I suspect that a major part of the problem is the widespread belief that Laetrile is useless against cancer. Anti-Laetrile writers have seized on the few studies of apricot pit toxicity and have cited them again and again, giving the false impression that apricot pits are dangerous and no further research is necessary.
But the case against Laetrile as an anti-cancer agent has not been made. It has been argued that studies “proving” that Laetrile is useless are deeply flawed (Griffin, 1997; Moss, 1966; Krashen, 2008, 2009). In addition, the professional literature contains a number of reports of patients who did well with Laetrile, reports written by professional physicians who reported the cases carefully, and are not in the business of selling apricot kernels (e.g. Morrone, 1962, Navarro, 1955, 1970, 1975; Navarro and Lagman, 1956; Navarro et. al, 1957, 1958).
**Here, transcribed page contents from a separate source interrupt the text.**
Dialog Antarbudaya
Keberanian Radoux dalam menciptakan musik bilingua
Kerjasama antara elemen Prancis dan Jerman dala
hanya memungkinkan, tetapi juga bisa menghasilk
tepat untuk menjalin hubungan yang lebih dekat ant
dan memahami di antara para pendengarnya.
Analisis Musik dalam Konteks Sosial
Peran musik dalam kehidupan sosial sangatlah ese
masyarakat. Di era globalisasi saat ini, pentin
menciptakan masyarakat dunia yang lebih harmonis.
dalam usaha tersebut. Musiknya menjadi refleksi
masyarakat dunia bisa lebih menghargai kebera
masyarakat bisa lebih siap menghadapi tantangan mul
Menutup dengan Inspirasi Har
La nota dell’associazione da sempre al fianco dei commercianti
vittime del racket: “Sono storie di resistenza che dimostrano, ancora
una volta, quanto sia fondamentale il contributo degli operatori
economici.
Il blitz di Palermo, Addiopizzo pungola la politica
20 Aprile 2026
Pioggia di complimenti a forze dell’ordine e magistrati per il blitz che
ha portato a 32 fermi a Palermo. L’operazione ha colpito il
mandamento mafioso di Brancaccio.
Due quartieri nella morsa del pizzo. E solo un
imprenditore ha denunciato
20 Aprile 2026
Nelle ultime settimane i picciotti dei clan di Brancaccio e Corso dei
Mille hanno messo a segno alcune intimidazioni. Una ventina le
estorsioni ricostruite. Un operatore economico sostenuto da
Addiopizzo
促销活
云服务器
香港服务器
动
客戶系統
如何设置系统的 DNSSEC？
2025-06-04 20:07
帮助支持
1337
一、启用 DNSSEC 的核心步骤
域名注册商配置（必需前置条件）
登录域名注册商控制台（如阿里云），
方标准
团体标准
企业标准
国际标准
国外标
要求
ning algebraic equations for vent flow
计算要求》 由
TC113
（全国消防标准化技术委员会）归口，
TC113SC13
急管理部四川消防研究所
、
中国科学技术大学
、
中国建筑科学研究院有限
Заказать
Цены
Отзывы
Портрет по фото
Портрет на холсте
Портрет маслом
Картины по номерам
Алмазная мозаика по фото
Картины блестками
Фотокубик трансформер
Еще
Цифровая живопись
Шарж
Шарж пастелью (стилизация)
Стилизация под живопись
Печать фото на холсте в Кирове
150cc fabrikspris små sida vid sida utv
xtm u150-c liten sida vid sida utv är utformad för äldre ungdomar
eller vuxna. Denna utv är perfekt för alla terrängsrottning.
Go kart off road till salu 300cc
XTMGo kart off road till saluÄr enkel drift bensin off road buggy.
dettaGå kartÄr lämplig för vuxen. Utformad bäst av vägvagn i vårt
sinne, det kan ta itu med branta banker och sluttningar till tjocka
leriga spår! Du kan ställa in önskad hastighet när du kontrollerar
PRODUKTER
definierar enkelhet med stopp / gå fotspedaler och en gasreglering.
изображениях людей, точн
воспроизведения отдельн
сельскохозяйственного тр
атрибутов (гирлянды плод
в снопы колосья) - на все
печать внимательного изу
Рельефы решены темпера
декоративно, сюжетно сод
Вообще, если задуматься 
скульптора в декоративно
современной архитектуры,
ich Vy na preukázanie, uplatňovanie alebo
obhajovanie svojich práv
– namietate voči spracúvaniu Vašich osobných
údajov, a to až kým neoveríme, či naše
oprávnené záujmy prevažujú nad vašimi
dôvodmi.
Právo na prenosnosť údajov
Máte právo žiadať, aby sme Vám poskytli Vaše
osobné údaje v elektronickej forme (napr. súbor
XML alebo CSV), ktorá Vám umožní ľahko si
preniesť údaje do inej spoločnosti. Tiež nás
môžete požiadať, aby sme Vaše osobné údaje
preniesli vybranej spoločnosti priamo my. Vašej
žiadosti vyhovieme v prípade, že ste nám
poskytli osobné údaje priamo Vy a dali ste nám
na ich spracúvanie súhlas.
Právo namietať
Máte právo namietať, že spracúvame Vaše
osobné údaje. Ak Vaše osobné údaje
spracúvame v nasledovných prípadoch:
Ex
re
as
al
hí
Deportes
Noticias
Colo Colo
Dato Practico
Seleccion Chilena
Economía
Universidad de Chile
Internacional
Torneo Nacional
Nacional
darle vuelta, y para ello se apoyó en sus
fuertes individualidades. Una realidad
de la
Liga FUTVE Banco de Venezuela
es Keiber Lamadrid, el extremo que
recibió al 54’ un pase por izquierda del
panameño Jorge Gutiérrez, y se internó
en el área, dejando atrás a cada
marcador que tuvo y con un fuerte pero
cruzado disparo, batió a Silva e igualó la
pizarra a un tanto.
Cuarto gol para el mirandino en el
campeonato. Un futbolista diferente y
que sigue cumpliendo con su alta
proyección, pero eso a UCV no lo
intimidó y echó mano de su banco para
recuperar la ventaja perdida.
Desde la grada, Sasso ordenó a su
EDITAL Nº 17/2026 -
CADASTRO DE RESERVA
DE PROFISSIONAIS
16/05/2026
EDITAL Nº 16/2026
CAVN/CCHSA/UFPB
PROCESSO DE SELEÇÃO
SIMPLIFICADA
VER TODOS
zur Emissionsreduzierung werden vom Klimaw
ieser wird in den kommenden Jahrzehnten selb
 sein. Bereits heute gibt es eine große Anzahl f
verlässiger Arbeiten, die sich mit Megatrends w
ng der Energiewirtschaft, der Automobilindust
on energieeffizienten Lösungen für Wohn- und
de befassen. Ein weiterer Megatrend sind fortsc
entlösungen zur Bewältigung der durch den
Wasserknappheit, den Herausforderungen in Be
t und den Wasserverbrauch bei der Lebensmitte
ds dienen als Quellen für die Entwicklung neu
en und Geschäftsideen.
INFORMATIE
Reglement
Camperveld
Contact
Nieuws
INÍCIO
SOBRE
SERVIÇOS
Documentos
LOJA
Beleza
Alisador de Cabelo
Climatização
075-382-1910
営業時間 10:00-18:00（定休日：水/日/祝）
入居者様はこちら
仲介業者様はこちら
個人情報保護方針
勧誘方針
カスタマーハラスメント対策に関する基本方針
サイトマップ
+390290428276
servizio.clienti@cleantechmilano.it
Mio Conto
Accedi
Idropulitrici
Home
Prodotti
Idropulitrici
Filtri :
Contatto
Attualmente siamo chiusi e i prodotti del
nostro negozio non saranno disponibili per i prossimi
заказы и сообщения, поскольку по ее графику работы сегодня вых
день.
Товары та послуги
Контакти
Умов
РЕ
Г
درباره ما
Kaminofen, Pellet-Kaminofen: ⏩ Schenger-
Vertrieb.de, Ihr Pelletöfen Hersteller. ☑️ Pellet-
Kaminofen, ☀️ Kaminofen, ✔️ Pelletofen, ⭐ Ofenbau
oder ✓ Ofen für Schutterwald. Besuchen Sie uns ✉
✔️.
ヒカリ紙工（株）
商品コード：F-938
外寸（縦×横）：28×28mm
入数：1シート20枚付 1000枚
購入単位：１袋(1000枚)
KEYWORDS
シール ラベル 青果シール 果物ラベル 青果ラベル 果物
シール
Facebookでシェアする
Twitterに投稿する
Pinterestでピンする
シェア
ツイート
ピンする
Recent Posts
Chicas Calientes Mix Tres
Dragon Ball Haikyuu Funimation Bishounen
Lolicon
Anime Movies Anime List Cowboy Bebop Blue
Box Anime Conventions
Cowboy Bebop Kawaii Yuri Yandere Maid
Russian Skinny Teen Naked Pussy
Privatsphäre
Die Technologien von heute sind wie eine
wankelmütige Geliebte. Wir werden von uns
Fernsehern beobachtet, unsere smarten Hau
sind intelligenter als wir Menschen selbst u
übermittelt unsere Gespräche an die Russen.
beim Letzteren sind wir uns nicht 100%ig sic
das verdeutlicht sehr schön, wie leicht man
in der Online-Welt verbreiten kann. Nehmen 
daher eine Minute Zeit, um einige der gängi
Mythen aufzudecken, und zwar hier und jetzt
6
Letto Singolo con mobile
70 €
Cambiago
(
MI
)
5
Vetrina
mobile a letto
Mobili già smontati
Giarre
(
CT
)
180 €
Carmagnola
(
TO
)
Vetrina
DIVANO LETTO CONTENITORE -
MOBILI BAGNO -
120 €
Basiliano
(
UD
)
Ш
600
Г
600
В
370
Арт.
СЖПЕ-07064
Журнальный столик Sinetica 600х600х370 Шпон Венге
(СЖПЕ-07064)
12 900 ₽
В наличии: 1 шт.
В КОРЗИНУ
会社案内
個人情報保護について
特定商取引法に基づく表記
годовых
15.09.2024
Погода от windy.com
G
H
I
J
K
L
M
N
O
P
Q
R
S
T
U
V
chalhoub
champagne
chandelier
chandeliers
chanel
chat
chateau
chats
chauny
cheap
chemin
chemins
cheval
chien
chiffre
These cases cannot be ignored, and there are too many of them to attribute all to fraud, misdiagnoses or spontaneous remission.
Despite the pessimism of the medical establishment, people continue to consume apricot kernels, and if future studies on the efficacy of laetrile are positive, consumption will increase. It is essential that we improve the state of knowledge on the possible toxicity of apricot kernels.